As shown in Fig. 5, with the augmentation of the convolutional layer number k and the data dimension m, the rate of growth of the number of parameters of the baseline CNN network is substantially greater than that of DAFNet. Analysis reveals that the feature disentanglement operation and 1 × 1 convolution kernels in DAFNet enable effective reduction of data dimension, leading to a decrease in the model’s parameter count. Simultaneously, the feature disentanglement operation generates non-interfering shallow, middle, and deep-level features. By fusing these three levels of features, the model captures more comprehensive feature information, thereby enhancing its generalization ability. This approach not only ensures that the number of parameters does not surge significantly but also guarantees that the network can extract deep-layer features. It effectively resolves the aforementioned contradiction.
Experiments and analysis of experimental results
To comprehensively evaluate the performance and underlying mechanisms of the proposed DAFNet model, a series of experiments was conducted based on the CWRU bearing dataset. The experimental framework is divided into three primary components. First, through decoupled feature visualization, we intuitively demonstrate how DAFNet isolates shallow, intermediate, and deep fault features while elucidating their unique roles in feature extraction. Second, model efficiency comparison experiments were performed to assess the diagnostic accuracy, inference speed, and resource consumption of DAFNet under single working conditions, highlighting its significant advantages in lightweight design. Finally, cross-condition transferability experiments were carried out to address the typical industrial challenge of load variations, verifying the model’s adaptability and generalization performance under different load conditions.
Data preparation
In the experiments, the public dataset from the CWRU rolling bearing test rig is relied on as the experimental data. This paper selects the drive-end data with a sampling frequency of 12 kHz. The motor speeds/loads are 1797 rpm/0 HP, 1772 rpm/1 HP, 1750 rpm/2 HP, and 1730 rpm/3 HP, representing four working conditions designated as W0, W1, W2, and W3, respectively. Each working condition incorporates samples representing four states of the bearing: normal state, roller faults, inner raceway faults, and outer raceway faults. Taking working condition W0 as an example, Fig. 6 shows the original vibration signals of samples for the four bearing states.Fig. 6. Original vibration signals.
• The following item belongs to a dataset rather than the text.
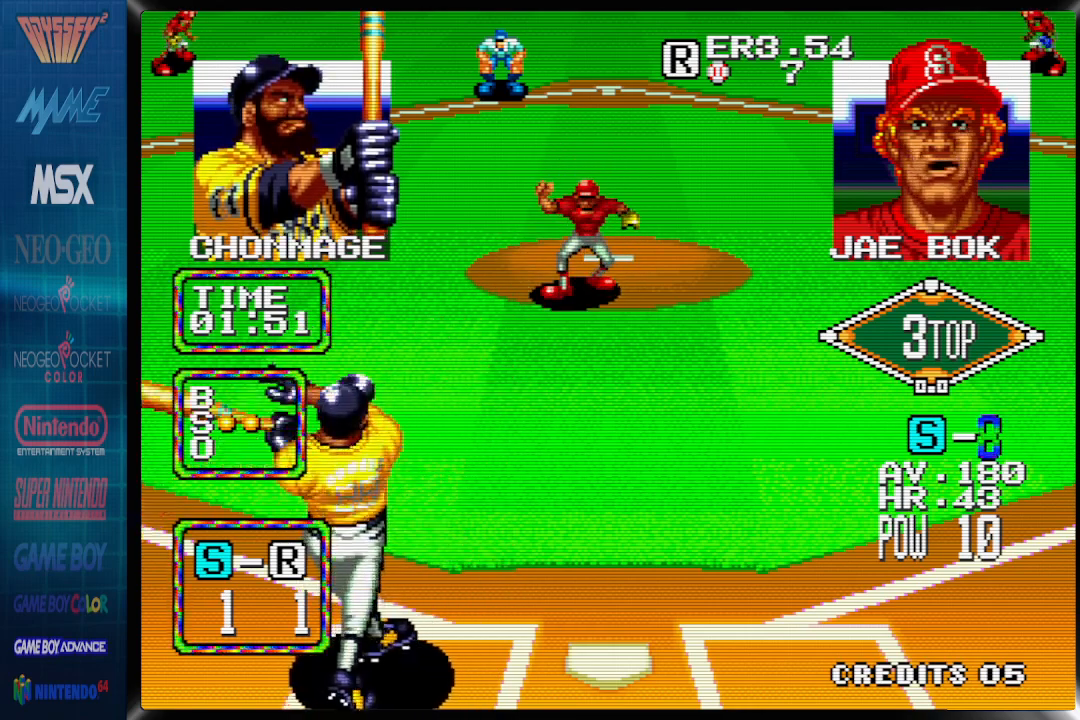
{"buttons": [], "events": [[233, "DPAD_LEFT", "up"]]}
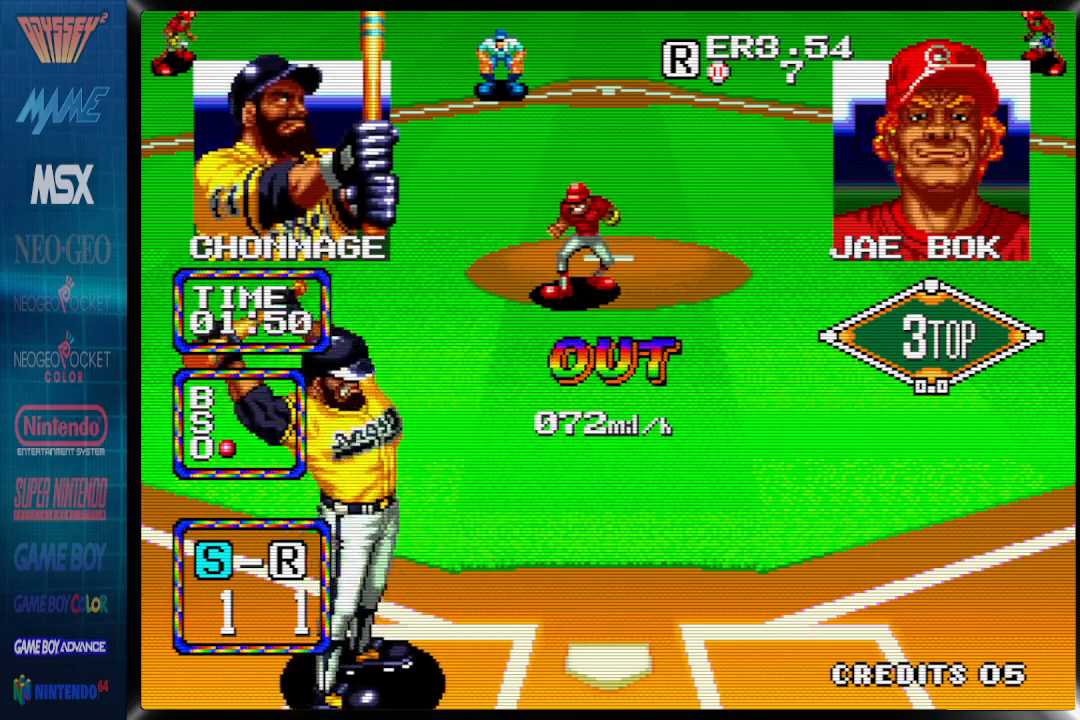
{"buttons": [], "events": []}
According to Eqs. (1) ~ (5), each raw sample is preprocessed. In the experiments, the parameters are set toρ = 0.3 and L = 1024. The processed samples are stored independently in NumPy binary format (.npy), with each file containing a single sample of shape (1, L). Approximately 1,000 samples are generated for each working condition and are partitioned into training and testing sets at a ratio of 7:3; specifically, 70% of the data is used for model training, while the remaining 30% serves as the test set to verify model performance. Following the split, the training set is denoted as {d1, d2, …, di} and the test set as {di+1, di+2, …, dM-1}. This partitioning strategy ensures the temporal continuity of the samples and avoids potential temporal information leakage that may result from random splitting.
Training configuration and hyperparameter settings
This study conducts all experiments on a unified hardware platform with the Windows 10 operating system to ensure fairness. The system configuration includes: an Intel® UHD Graphics GPU (128 MB dedicated memory), an Intel® Core™ i5-10210U processor (base clock speed: 1.60 GHz, maximum turbo frequency: 2.11 GHz), 8.00 GB of system RAM, and a 477 GB TOSHIBA KXG60ZNV512G solid-state drive (SSD). This study uses the deep learning framework in the PyCharm integrated development environment, with Python 3.11 as the implementation language. To ensure the reproducibility of experimental results and effectively evaluate model performance, a consistent training strategy was implemented across all experiments in this study. Random seeds were fixed for network weight initialization and data shuffling to eliminate the influence of stochasticity on the experimental outcomes. The specific training hyperparameter configurations are as follows:
- Optimizer and Learning Rate Strategy.
The optimization of network parameters is performed using the Stochastic Gradient Descent (SGD) algorithm. Compared to adaptive optimizers, SGD often demonstrates superior generalization performance in certain non-convex optimization landscapes. In this study, the momentum factor is set to 0.2 to accelerate convergence and suppress oscillations. The initial learning rate is fixed at 0.001. Throughout the 500 training epochs illustrated in Fig. 11, a constant learning rate strategy is maintained, without the introduction of weight decay or learning rate warm-up mechanisms.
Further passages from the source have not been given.